O nosso Modernismo importa, essencialmente, na libertação de uma série de recalques históricos, sociais, étnicos, que são trazidos triunfalmente à tona da consciência literária. Esse sentimento de triunfo, que assinala o fim da posição de inferioridade no diálogo secular com Portugal e já nem o leva mais em conta, define a originalidade própria do Modernismo na dialética do geral e do particular.

Na nossa cultura há uma ambiguidade fundamental: a de sermos um povo latino, de herança cultural europeia, mas etnicamente mestiço, situado no trópico, influenciado por culturas primitivas, ameríndias e africanas. Essa ambiguidade deu sempre às afirmações particularistas um tom de constrangimento, que geralmente se resolvia pela idealização.

O Modernismo rompe com esse estado de coisas. As nossas deficiências, supostas ou reais, são reinterpretadas como superioridades, através das vanguardas. A filosofia cósmica e superficial, que alguns adotaram certo momento nas pegadas de Graça Aranha, atribui um significado construtivo, heroico, ao cadinho de raças e culturas localizado numa natureza áspera. O mulato e o negro são definitivamente incorporados como temas de estudo, inspiração, exemplo.
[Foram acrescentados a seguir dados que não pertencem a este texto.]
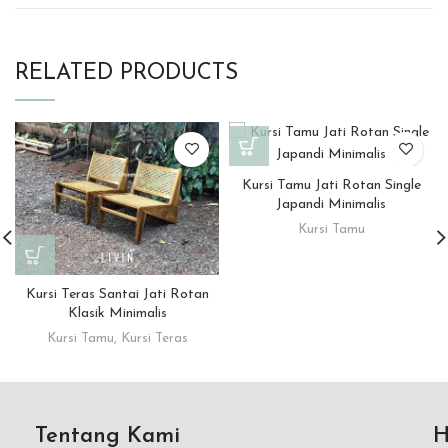
RELATED PRODUCTS
Kursi Tamu Jati Rotan Single
Japandi Minimalis
Kursi Tamu
Kursi Teras Santai Jati Rotan
Klasik Minimalis
Kursi Tamu
,
Kursi Teras
Tentang Kami
H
O primitivismo é agora fonte de beleza e não mais empecilho à elaboração da cultura. Isso, na literatura, na pintura, na música, nas ciências do homem.
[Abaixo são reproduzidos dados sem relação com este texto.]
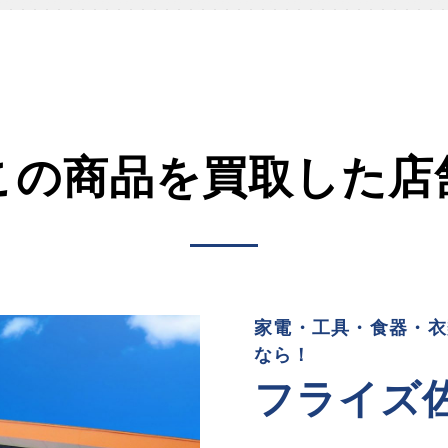
この商品を買取した店
家電・工具・食器・衣
なら！
フライズ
Antonio Candido. Literatura e cultura de 1900 a 1945. In: Literatura e sociedade. Rio de Janeiro: Ouro Sobre Azul, 2006, p. 126-7 (com adaptações)




De acordo com o texto, o Modernismo renova a estética literária brasileira porque:

a)

acentua a crítica às deficiências nacionais.

b)

valoriza esteticamente elementos anteriormente rebaixados.

c)

produz uma estética desvinculada da realidade brasileira.

d)

idealiza a natureza brasileira e os seus habitantes.

e)

rebaixa criticamente grupos sociais marginalizados.

24.

Na década de 30 do século passado, pode-se afirmar que o Modernismo, em sua segunda fase, foi:

a)

um momento que viu esgotado seus ideais, cuja prosa possuía um caráter conservador.

b)

um momento em que houve um aproveitamento das conquistas da geração anterior, especialmente as formas, e maior adensamento dos temas.

c)

um momento que possuiu uma prosa regionalista, caracterizada por uma temática do mundo interior por meio de uma análise psicológica das personagens.

d)

um momento em que se buscou traços peculiares de nossa realidade, uso de uma linguagem mais próxima à fala brasileira.

e)

um momento que teve a influência das ideias socialistas.